• Selected extract:

Stop-go cycles
A recent study (Potential Growth: A Global Database, Sinem Kilic Celik, M. Ayhan Kose, Franziska Ohnsorge, F. Ulrich Ruch, April 2023, Koç University-TÜSİAD WP) finds that global potential growth has fallen down after 2008.
Accordingly, between 2010 and 2021, potential growth was below its 20002010 average by 0.8 percentage points in advanced economies, and by 1 percentage points in emerging markets.
This is normal because financial crises, recessions and the COVID pandemic subtracted from growth. Their impact is persistent and it could last even five years, especially recessions.
We have a lot of concepts –and accompanying models and measurements aiming at explaining the sluggish recovery after 2008. We have the debt super-cycle (Rogoff ), the financial cycle drags (BIS), the secular stagnation (Summers) hypotheses. The common factor is that all of them take for granted that markets are not self equilibrating, that along view approach should be adopted, and that we need fresh ideas and new models.
I am sure the potential growth rate of the Turkish economy has also fallen, given that total factor productivity has stalled. Also, the quality of education has worsened. Educated youth leave the country. Human capital will be getting scarce in the future. However, the economy continues to grow even though the potential growth rate falls. This is because the Turkish economy manages to find a way through selfengineered stop-go cycles.
One reason is that elections are held too often. Yet the more obvious reason is the habit to change course frequently and resort to unorthodox policies that induce artificial or irregular cycles.
All this looks unsustainable. Growth is predicated on household consumption and imports. Real earnings are so low that any nominal pay increase causes a wave of spending. This is true today also. Credit card expenditures and consumer credits soar. Even he earthquake didn’t stop that. Actually, we don’t see any economic impact at all!

• What this exercise asks:
(A) Answer the following about the stop-go cycles commentary:
(i) Between 2010 and 2021, by how many percentage points was potential growth below its earlier average in advanced economies?
(ii) Which hypothesis does the text attribute to Summers?
(iii) On what two things is growth said to be predicated?
(B) Reproduce the passage of the stop-go cycles commentary between "We have a lot" and "selfengineered stop-go cycles.", inclusive, putting "long-term stagnation" in place of "secular stagnation".

• Source data:
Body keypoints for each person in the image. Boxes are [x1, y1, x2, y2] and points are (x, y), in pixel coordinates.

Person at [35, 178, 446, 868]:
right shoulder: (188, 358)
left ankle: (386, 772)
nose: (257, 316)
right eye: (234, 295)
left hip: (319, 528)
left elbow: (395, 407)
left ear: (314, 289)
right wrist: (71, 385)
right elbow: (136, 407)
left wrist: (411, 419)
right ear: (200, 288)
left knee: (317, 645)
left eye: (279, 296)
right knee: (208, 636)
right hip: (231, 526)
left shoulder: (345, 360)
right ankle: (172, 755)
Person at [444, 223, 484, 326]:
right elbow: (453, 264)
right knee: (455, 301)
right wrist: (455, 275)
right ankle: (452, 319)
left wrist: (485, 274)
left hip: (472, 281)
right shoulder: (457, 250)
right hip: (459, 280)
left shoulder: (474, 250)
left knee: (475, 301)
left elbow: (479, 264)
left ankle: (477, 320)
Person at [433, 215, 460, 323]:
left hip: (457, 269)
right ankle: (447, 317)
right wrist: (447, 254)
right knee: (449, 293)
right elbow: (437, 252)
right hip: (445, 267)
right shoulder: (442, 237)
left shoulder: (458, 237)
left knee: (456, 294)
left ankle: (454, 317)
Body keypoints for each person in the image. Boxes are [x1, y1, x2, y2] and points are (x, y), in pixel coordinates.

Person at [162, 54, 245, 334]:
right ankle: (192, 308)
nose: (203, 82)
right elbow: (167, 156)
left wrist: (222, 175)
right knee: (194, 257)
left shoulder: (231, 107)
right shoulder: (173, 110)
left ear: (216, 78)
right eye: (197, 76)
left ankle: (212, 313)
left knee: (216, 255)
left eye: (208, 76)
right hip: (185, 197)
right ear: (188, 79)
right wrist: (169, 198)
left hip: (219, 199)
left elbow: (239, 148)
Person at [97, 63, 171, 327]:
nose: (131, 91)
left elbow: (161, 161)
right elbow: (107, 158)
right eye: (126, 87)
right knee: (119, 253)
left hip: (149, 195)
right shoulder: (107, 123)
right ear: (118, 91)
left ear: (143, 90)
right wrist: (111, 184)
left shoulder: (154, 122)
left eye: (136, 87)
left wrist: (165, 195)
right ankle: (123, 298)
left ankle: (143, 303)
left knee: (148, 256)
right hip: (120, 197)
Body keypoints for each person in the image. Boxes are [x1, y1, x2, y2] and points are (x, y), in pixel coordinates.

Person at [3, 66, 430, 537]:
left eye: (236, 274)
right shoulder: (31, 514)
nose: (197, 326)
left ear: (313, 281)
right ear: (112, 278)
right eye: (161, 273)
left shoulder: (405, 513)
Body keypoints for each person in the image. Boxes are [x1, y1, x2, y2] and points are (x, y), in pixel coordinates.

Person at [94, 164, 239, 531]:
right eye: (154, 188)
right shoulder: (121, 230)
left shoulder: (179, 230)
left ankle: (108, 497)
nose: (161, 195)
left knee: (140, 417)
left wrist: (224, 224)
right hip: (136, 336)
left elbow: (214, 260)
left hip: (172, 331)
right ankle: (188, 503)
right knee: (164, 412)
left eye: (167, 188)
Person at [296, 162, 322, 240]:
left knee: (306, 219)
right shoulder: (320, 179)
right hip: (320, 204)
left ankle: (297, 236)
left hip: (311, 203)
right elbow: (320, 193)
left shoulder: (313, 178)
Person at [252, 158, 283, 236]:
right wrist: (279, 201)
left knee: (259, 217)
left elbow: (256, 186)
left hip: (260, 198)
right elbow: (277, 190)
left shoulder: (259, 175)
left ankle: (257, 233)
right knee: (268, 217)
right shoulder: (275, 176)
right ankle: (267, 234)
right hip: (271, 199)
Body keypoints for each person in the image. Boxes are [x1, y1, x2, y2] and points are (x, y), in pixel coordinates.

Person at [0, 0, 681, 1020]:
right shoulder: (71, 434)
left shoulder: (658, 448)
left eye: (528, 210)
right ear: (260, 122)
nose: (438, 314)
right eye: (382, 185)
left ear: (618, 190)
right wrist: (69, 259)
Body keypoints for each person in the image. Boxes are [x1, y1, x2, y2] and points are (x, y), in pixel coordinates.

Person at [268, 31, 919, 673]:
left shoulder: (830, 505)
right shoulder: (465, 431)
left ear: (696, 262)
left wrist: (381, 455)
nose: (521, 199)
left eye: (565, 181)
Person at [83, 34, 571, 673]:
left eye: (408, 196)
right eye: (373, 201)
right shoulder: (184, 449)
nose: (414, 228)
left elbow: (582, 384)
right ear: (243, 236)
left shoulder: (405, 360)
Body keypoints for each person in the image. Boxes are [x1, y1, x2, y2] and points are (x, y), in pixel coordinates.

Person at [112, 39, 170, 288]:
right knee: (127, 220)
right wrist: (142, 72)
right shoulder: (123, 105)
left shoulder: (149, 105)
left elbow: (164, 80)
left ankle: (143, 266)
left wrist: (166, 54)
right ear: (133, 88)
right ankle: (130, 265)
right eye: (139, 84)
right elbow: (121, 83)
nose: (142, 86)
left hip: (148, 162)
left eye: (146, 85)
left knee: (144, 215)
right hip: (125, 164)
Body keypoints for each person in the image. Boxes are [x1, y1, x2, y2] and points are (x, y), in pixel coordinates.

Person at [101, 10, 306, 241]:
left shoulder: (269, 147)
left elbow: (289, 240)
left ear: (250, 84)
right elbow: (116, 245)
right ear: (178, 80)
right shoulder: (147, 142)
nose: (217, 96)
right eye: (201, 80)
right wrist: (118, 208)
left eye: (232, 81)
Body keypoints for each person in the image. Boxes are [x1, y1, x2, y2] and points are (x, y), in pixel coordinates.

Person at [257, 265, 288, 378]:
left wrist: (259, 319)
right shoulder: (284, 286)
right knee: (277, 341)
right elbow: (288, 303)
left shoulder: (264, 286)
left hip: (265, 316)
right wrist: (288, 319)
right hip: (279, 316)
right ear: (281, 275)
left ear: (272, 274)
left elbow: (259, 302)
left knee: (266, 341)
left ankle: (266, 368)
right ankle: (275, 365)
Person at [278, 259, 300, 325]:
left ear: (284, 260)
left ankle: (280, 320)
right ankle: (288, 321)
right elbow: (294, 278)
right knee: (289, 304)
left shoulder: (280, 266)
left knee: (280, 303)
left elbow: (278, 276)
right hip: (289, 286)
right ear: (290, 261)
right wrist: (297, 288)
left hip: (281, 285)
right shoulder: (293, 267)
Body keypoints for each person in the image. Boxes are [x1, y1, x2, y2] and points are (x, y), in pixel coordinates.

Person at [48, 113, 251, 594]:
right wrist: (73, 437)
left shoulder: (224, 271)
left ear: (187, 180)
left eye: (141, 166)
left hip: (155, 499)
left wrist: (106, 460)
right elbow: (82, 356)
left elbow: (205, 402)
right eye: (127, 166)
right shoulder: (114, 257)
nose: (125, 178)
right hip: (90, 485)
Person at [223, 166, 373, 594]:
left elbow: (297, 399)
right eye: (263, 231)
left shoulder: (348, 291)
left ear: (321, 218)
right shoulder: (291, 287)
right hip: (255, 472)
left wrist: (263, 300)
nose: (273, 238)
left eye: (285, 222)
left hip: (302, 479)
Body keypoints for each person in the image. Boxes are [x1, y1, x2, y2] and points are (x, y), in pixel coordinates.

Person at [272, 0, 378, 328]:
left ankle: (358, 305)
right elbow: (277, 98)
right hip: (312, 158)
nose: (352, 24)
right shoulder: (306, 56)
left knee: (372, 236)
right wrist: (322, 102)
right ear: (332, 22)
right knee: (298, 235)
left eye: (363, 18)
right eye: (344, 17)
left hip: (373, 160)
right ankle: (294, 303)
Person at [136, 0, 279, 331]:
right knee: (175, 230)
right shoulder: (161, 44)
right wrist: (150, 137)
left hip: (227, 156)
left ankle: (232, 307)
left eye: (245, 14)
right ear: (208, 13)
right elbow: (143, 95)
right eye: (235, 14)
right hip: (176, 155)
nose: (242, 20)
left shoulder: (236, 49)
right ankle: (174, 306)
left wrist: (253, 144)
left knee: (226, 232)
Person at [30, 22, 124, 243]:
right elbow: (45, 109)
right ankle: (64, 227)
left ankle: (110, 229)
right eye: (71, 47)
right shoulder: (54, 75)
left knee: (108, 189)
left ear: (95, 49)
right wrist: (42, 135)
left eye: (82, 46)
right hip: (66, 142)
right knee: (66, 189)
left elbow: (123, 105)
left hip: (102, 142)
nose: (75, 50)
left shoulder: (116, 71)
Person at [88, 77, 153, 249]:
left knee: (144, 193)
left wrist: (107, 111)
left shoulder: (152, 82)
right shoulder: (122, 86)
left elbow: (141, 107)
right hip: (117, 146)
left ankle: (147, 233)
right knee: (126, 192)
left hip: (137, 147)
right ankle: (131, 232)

• Answer list:
(A)
(i) 0.8 percentage points.
(ii) The secular stagnation hypothesis.
(iii) Household consumption and imports.

(B)
We have a lot of concepts –and accompanying models and measurements aiming at explaining the sluggish recovery after 2008. We have the debt super-cycle (Rogoff ), the financial cycle drags (BIS), the long-term stagnation (Summers) hypotheses. The common factor is that all of them take for granted that markets are not self equilibrating, that along view approach should be adopted, and that we need fresh ideas and new models.
I am sure the potential growth rate of the Turkish economy has also fallen, given that total factor productivity has stalled. Also, the quality of education has worsened. Educated youth leave the country. Human capital will be getting scarce in the future. However, the economy continues to grow even though the potential growth rate falls. This is because the Turkish economy manages to find a way through selfengineered stop-go cycles.